Berna Barshay is editor of Empire Financial Daily and a contributing editor to the Empire Stock Investor and Empire Investment Report newsletters.

She graduated cum laude from Princeton University and earned her MBA from Harvard Business School in 1997.

Following her graduation, Barshay spent 20 years on Wall Street. She began her career in equity derivatives at Goldman Sachs and later worked as a buy-side equity analyst at Sanford Bernstein, where she covered global consumer cyclicals and conglomerates.

Later, Barshay spent five years working as a portfolio manager of the Ingleside Select Fund, a long/short fund with a focus on value and event-driven stocks. She later was a portfolio manager at Swiss Re, where she managed the Consumer long/short book on the equity proprietary trading desk.

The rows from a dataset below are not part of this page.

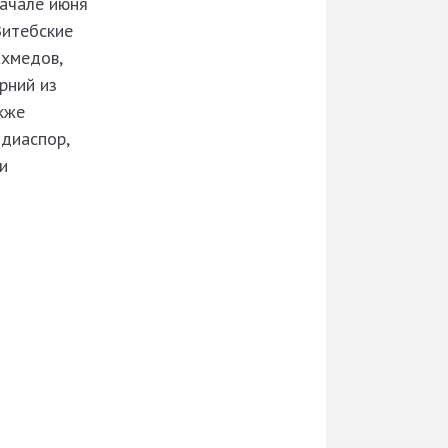
начале июня
Витебские
Ахмедов,
рний из
кже
 диаспор,
и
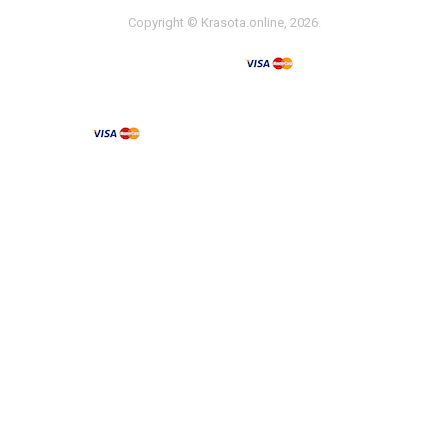
Copyright © Krasota.online, 2026.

She has additional experience as a buy-side analyst at several long/short hedge funds – including Sky Zone Capital, Metropolitan Capital, Buckingham Capital, and LaGrange Capital – where she primarily covered consumer and technology, media, and Internet stocks in the U.S. and Europe, with some additional work in financials and energy.

Barshay is a fashion enthusiast, a pop culture addict, obsessive indoor cycler, and prolific social media user. She currently lives in New York with her husband, daughter, and three dogs.